Investment management firm Sound Shore Management released its investor letters in the first quarter of 2025. A copy of the letter can be downloaded here. The fund's Investor Class (SSHFX) and Institutional Class (SSHVX) fell 1.93% and 1.89% respectively, in the first quarter of 2025, while the Russell 1000 Value Index (Russell Value) had a return of 2.14% and the Standard & Poor 500 Index (S&P 500) had a return of -4.27%. As of March 31, 2025, SHORE Shore's 35-year annual returns were 10.13% and 10.41% of SSHFX and SSHVX, respectively, and led Russell Value at 9.81%, and lagged behind the S&P 500 at 10.56%. Also, check the fund’s top five holdings to see its best options for 2025.
Sound Shore Management highlights stocks such as Walt Disney Corporation (NYSE:DIS) in its first-quarter 2025 investor letter.

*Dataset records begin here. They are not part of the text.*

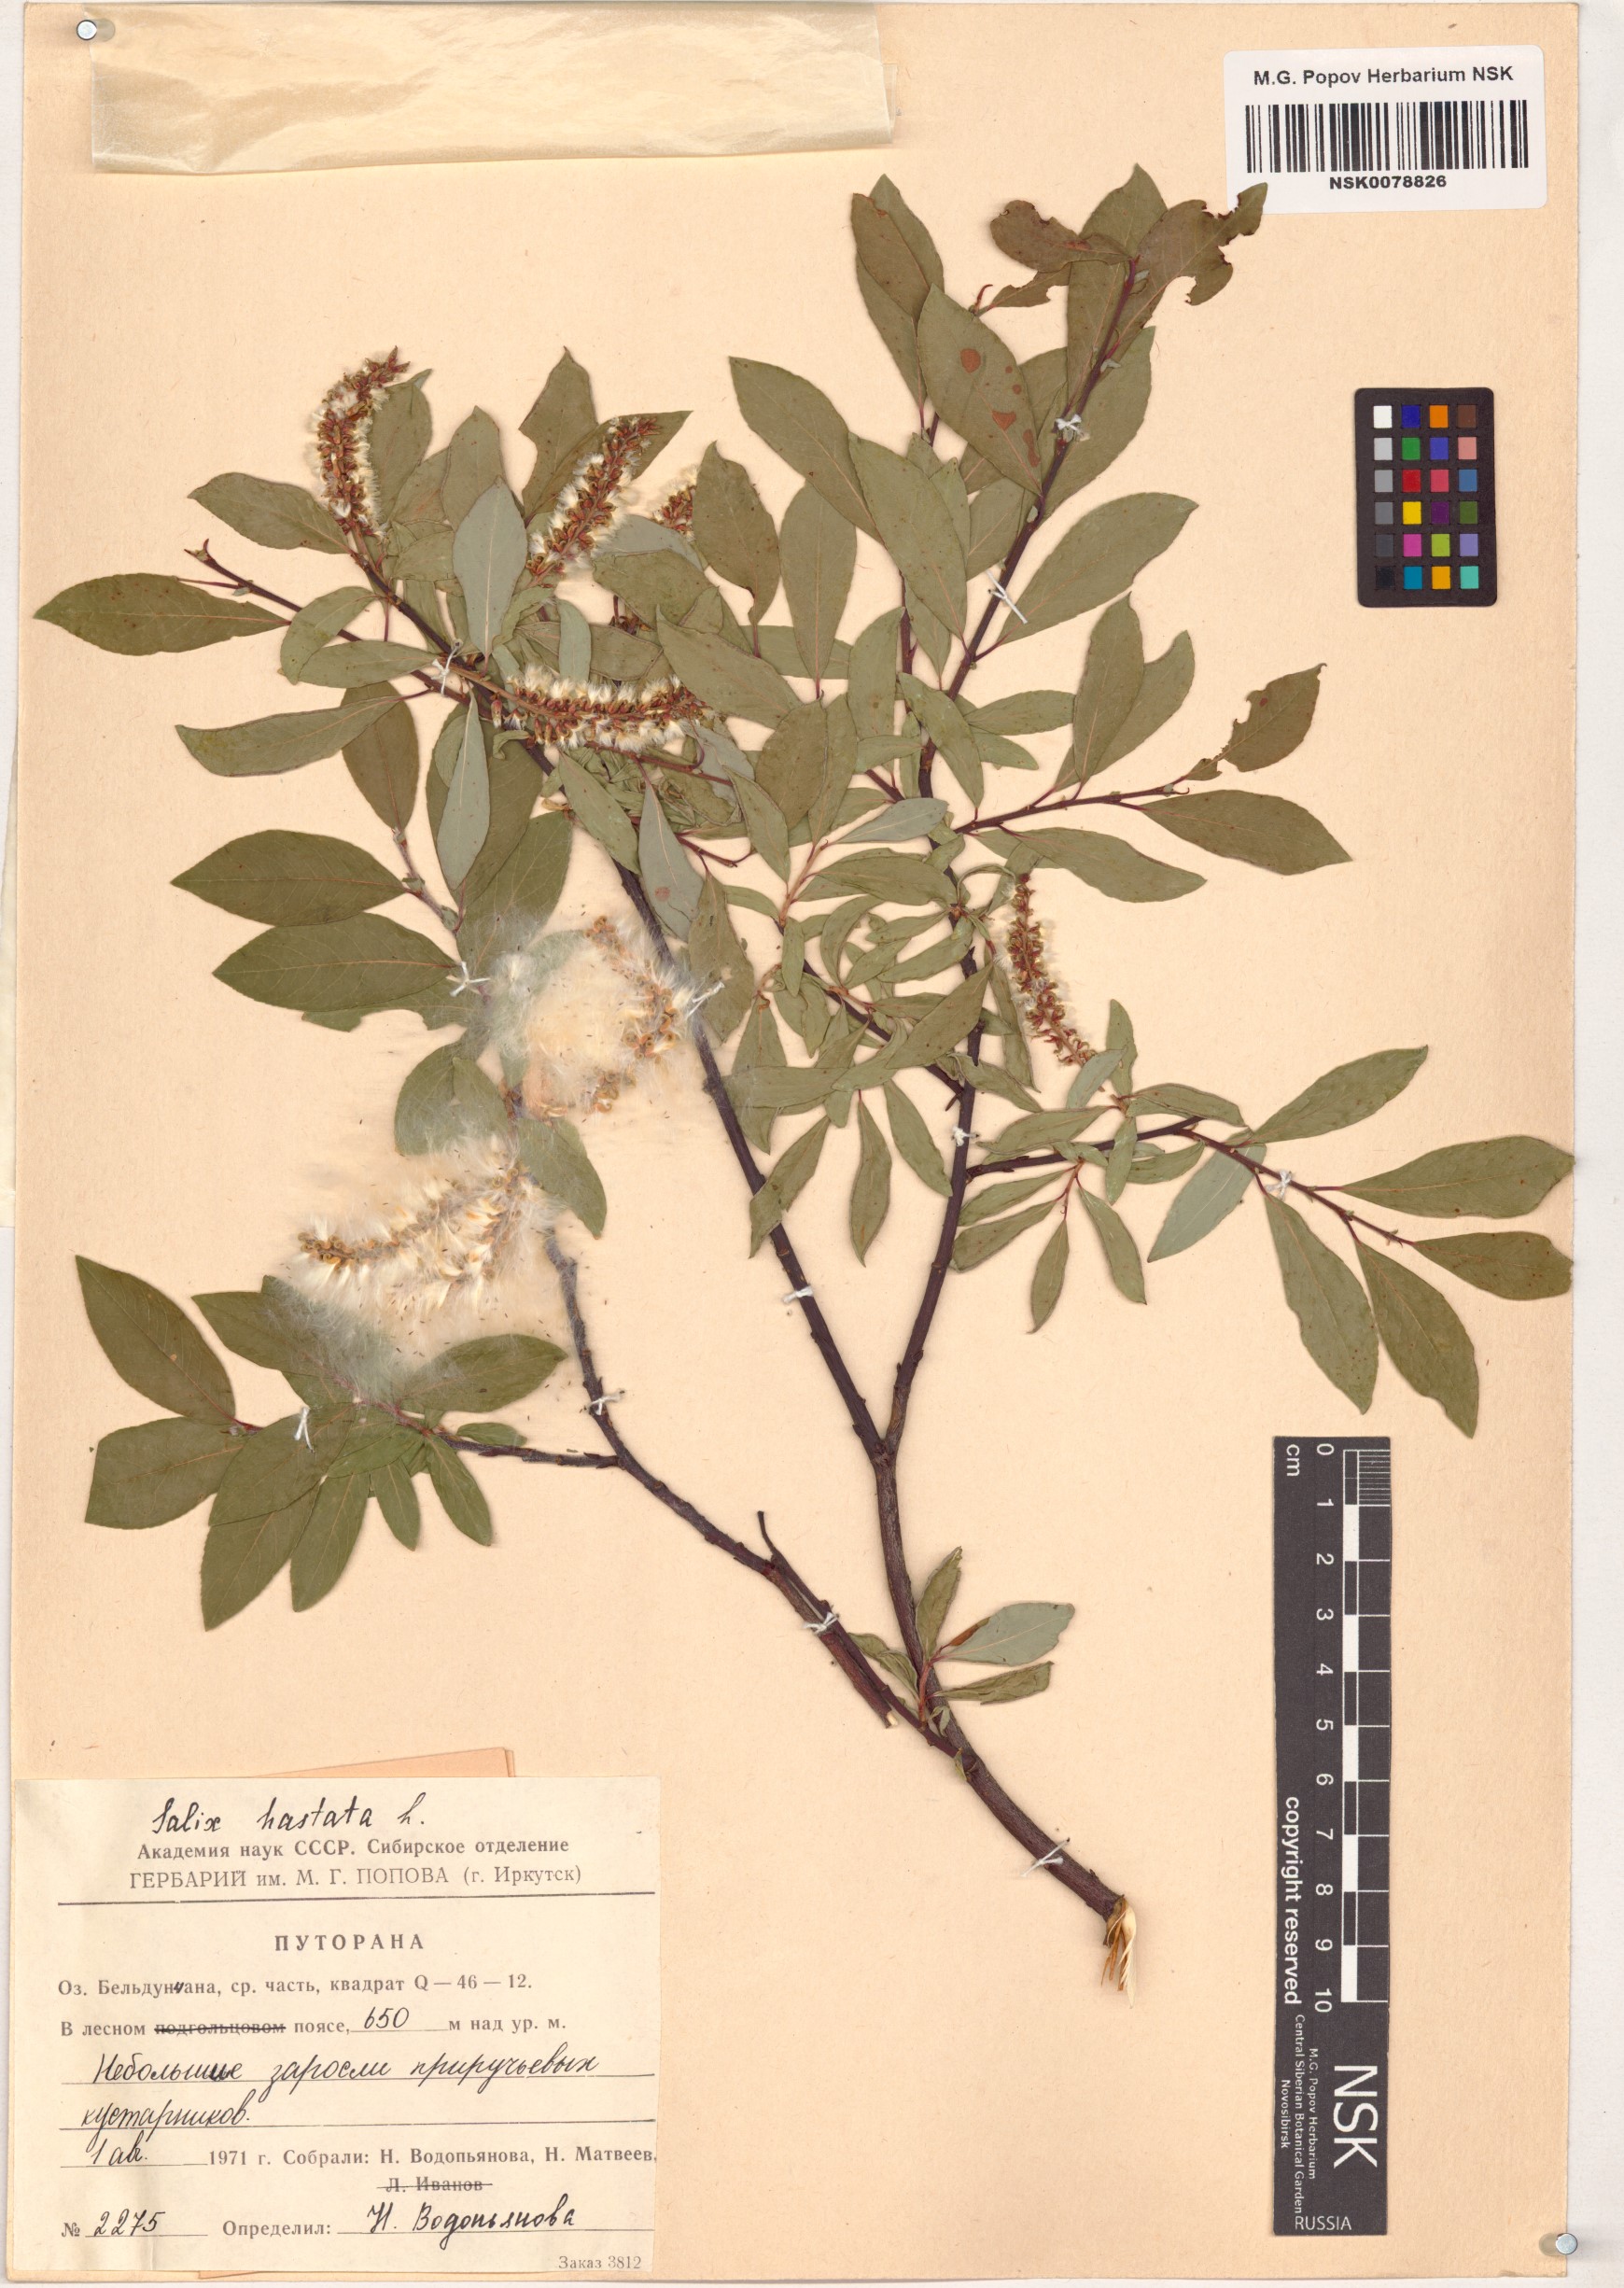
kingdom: Plantae
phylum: Tracheophyta
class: Magnoliopsida
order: Malpighiales
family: Salicaceae
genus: Salix
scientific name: Salix hastata
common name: Halberd willow
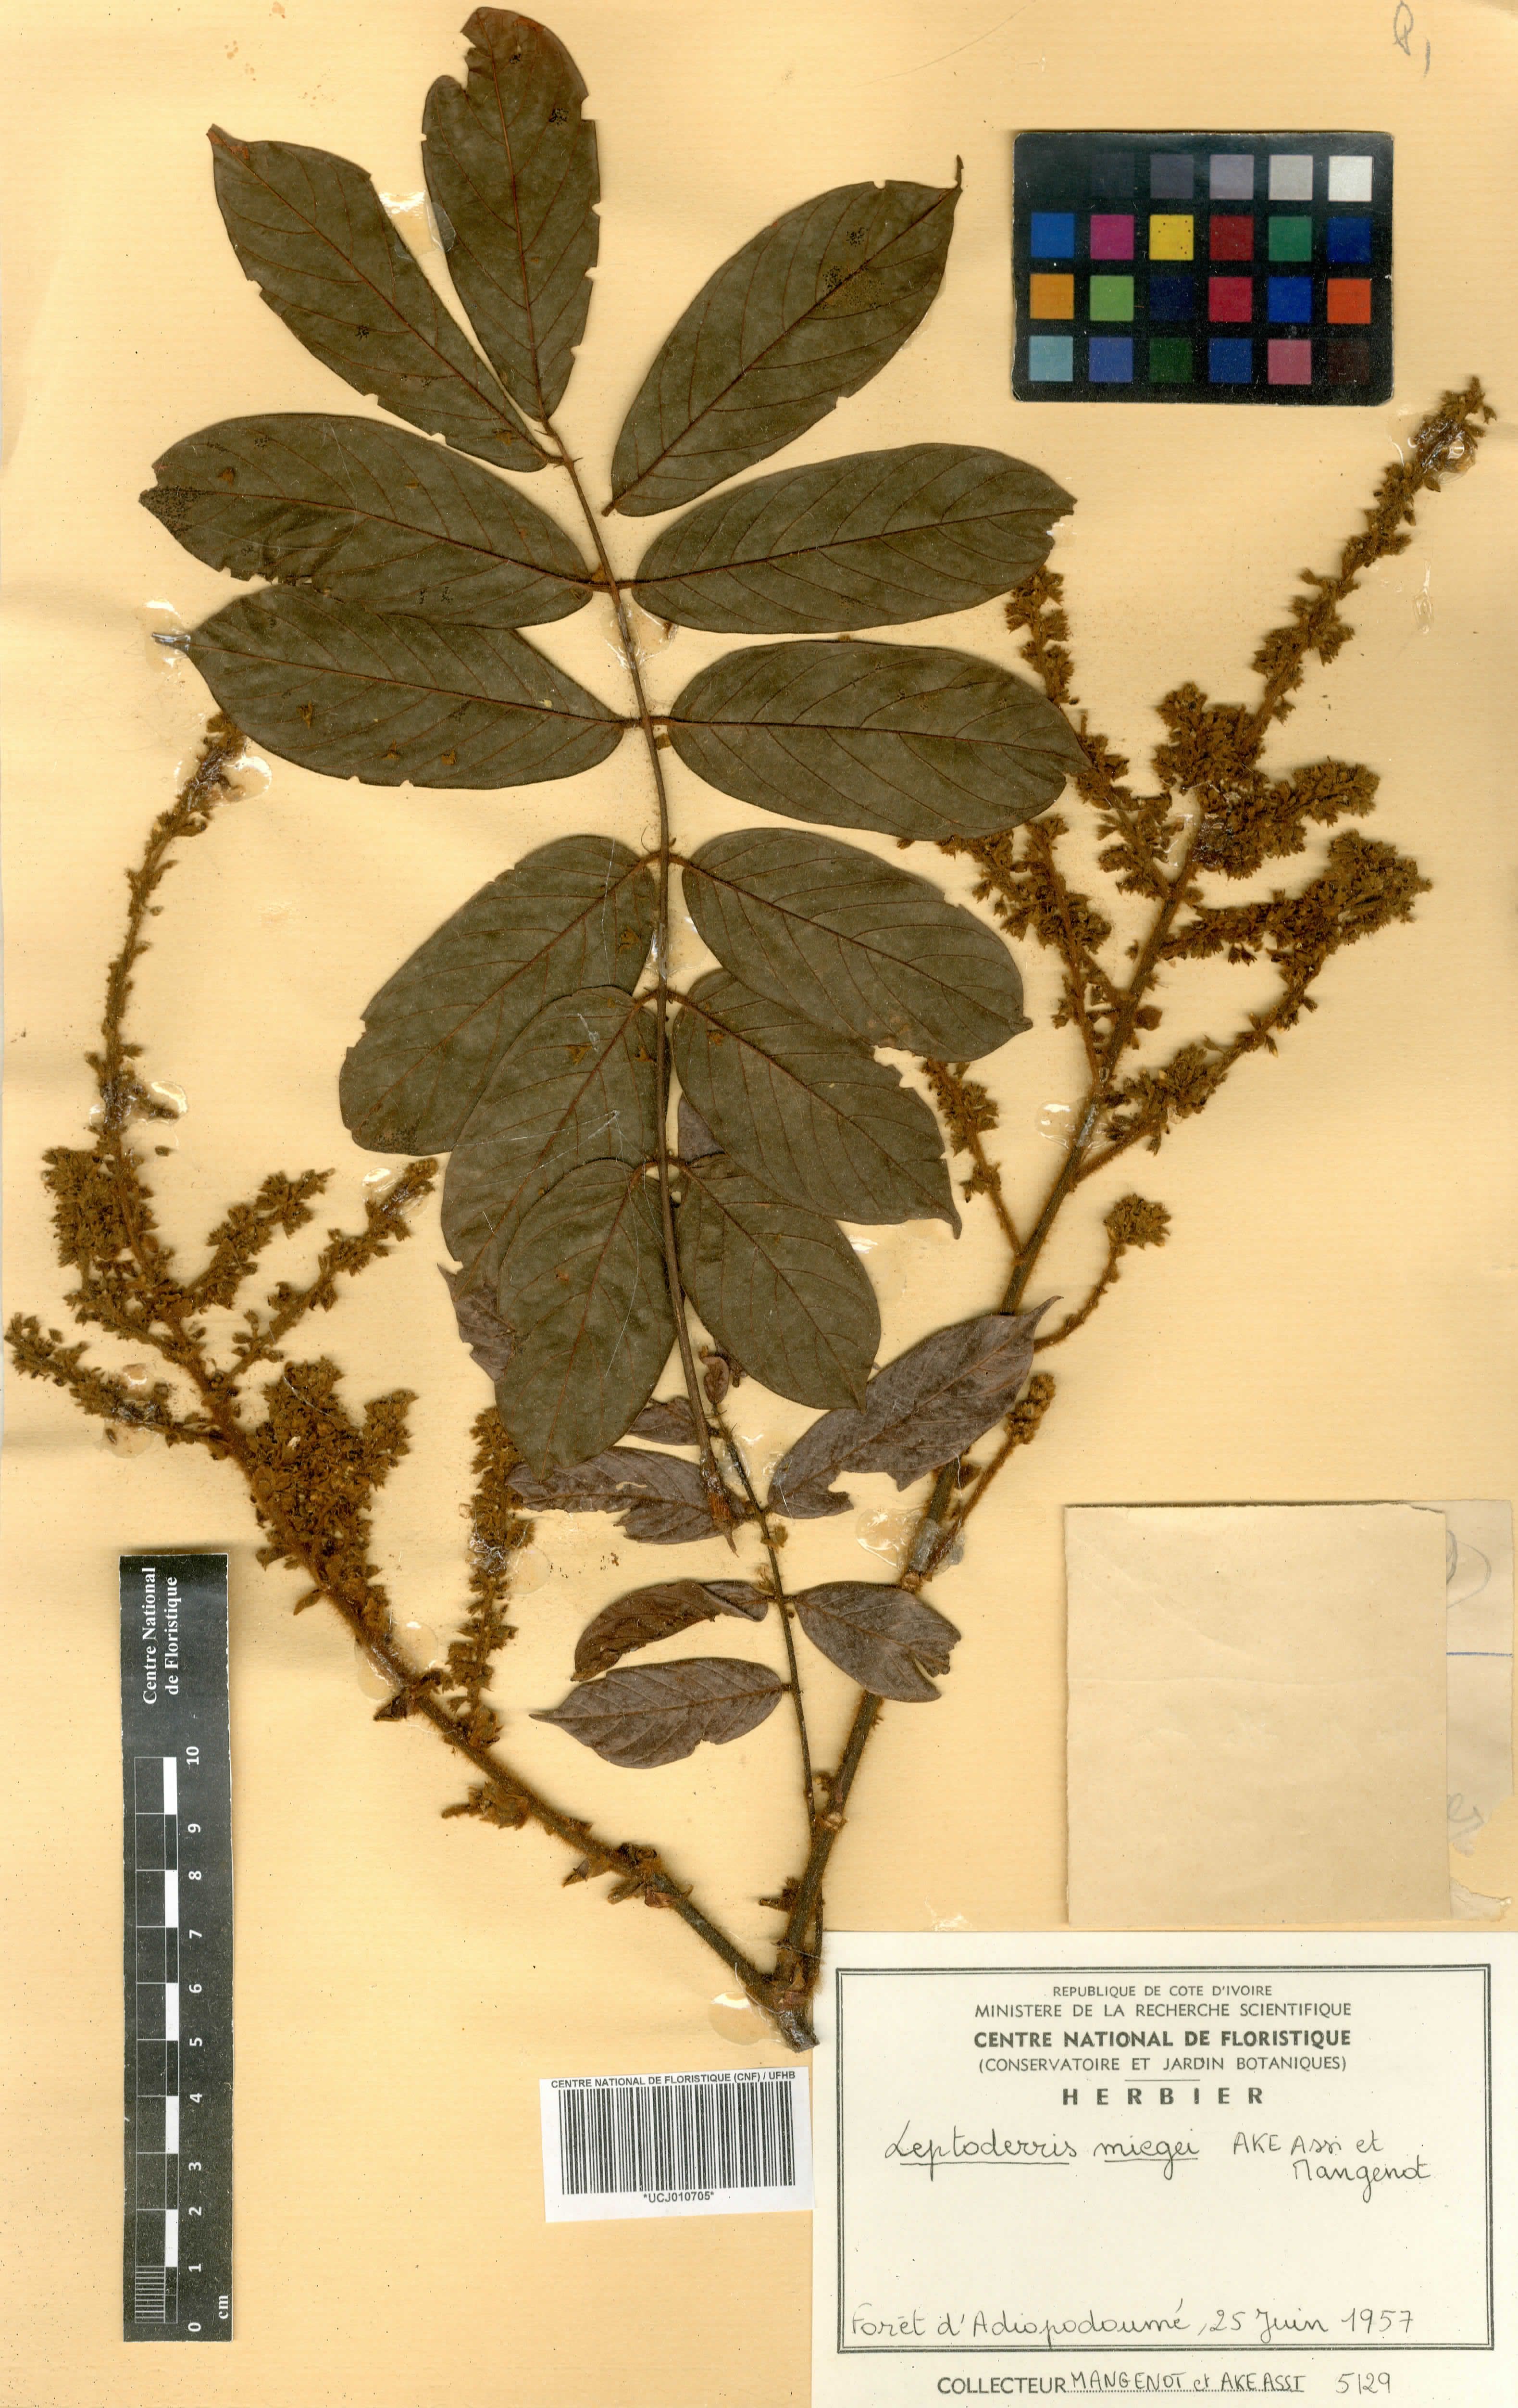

Walt Disney Company (NYSE:DIS) is an entertainment company that operates through the entertainment, sports and experience segments. Walt Disney Company (NYSE:DIS) has a one-month return of 21.53%, and its stock has accounted for 7.82% of its value over the past 52 weeks. On May 23, 2025, Walt Disney Company (NYSE:DIS)'s stock closed at $109.72 per share, with a market value of $17.249 billion.
Sound Shore Management pointed out the following about Walt Disney Corporation (NYSE:DIS) in its Q1 2025 investor letter:
“In addition to concerns about the slowdown and consumer spending, the Paypal and Walt Disney Company (NYSE: DIS) Although both have very solid balance sheets, they fell to 2024 in a strong game. Despite economic concerns, there are internal changes in everyone that are improving profitability. Media and entertainment leader Disney is lower after giving back a portion of its previous YTD earnings. With impressive content to drive market share and a stable cash generation experience business (parks, resorts, cruises), we believe Disney is in a very good location. The company's media division is growing, while content spending has fallen. We believe that streaming services, including ESPN and Hulu, are undervalued and management is raising the price of the service. Disney's ability to trade less than 14 times its revenue, a strong balance sheet, renewal of dividends and a $3 billion annual stock buyback program is an attractive risk/reward that has the potential to grow in the United States and abroad. ”
A theater filled with moviegoers watched a blockbuster movie produced by the entertainment company.
Walt Disney Corporation (NYSE:DIS) is not among our 30 stocks in 30 hedge funds. According to our database, 104 hedge fund portfolios held Walt Disney Company (NYSE:DIS) at the end of the previous quarter, which was 108 in the previous quarter. While we acknowledge the potential of Walt Disney Company (NYSE:DIS) as an investment, our belief is that AI stocks have greater hope to deliver higher returns and do so in a shorter time frame. If you are looking for AI stocks that are as promising as NVIDIA, but whose earnings are trading at less than 5 times the price, check out our report on undervalued AI stocks.